The hypothesis 2 which says there is no significant influence of occupational stress on job satisfaction of bank employees was rejected and alternate upheld. This indicates that there is a significant influence of occupational stress on job satisfaction of bank employees. A stressed worker cannot contribute optimally and may not be satisfied with their job. The result agrees with the findings of Guleryuz, Guney, Aydin, and Asan (2008); Azman, Amy, and Nek, (2009); and Nagar, (2012).

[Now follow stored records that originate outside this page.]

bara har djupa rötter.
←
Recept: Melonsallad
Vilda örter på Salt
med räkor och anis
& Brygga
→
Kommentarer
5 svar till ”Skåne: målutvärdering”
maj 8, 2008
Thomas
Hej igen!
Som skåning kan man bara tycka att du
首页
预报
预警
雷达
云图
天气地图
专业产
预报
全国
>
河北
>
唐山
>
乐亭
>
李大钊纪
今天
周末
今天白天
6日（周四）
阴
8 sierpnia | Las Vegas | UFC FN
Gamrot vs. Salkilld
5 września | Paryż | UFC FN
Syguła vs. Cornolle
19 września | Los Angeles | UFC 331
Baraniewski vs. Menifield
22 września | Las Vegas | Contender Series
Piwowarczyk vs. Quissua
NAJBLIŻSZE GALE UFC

Furthermore, the hypothesis 3 stated that there is significant influence of occupational stress on job satisfaction and mental health of bank employees. The results show predictions among the variables, that is occupational stress predicted job satisfaction and mental health of subjects. The results tally with Brewer and Lander (2003); Ghali (2004); Haberman (2005); and Bindu (2007). However, this result did not support the findings of Azman, Amy, and Nek, (2009) who found that physiological stress increased employees’ job satisfaction. They reported further that the ability of employees to cope with physiological stress (i.e., workloads, working conditions, physical health and working hours) and psychological stress (i.e., relationships at work, support, mental health and positive thinking) increased job satisfaction in the workplace.

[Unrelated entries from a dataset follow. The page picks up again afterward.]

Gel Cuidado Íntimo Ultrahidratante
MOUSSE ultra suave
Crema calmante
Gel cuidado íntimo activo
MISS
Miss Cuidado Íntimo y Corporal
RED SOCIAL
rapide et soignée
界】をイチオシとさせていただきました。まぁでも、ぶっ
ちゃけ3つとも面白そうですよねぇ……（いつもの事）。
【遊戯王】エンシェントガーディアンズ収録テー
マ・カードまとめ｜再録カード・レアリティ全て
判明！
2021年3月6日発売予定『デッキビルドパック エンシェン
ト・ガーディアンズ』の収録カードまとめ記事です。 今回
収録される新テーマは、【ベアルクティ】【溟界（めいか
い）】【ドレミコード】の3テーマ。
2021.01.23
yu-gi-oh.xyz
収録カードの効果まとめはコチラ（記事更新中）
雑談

6. Implication for Psychologists

Based on the result of the study, it is to be noted that stress in life is inevitable; it is necessary for life to move on. It has been found that one needs an iota of stress to succeed in life’s endeavour; therefore, personnel psychologists should ensure an enabling workplace for their employees. The issue of layoffs, overtime without commensurate allowance, pressure to meet rising workplace expectations will increase fear, uncertainty, and higher levels of stress. Therefore, personnel managers should endeavour to make use reward system in other to encourage their employees.

Furthermore, the importance of individual differences cannot be ignored; scientific evidence suggests that certain working conditions are stressful to some employees and therefore, argue for a greater emphasis on working conditions as the key source of job stress. As a result of this, personnel psychologists should ensure job redesign that matches the skills of individual employee. More importantly, psychological fitness tests should be included in recruiting bank workers.

Finally, Nigeria Psychological Association should make case with the government Legislative arm of Government to legalize compulsory counselling units in every workplace which should be manned by professional psychologists/counsellors. This would provide assistance in internal guidance and counselling to employees. This will also help employees to decrease daily job problems and increase their satisfaction in performing their jobs. If personnel psychologists heavily consider these suggestions this will strongly motivate their employees to perform job targets effectively and thereby reduces the occupational stress and increase the job satisfaction.

7. Conclusion

In terms of contributions, the findings of this study can be used as a guideline by the management to overcome occupational stress in organizations. This objective can be achieved if management considers the following suggestions.


Based on the results of the study, it is therefore recommended that every workplace manager should set up training techniques on how to overcome stress and stressful situation as dictated by their organizational culture. Also, exposing employees with the concept and principles of emotional intelligence will increase their capabilities in using, regulating and managing emotions to control physiological and psychological stress symptoms hindering employees to perform their job.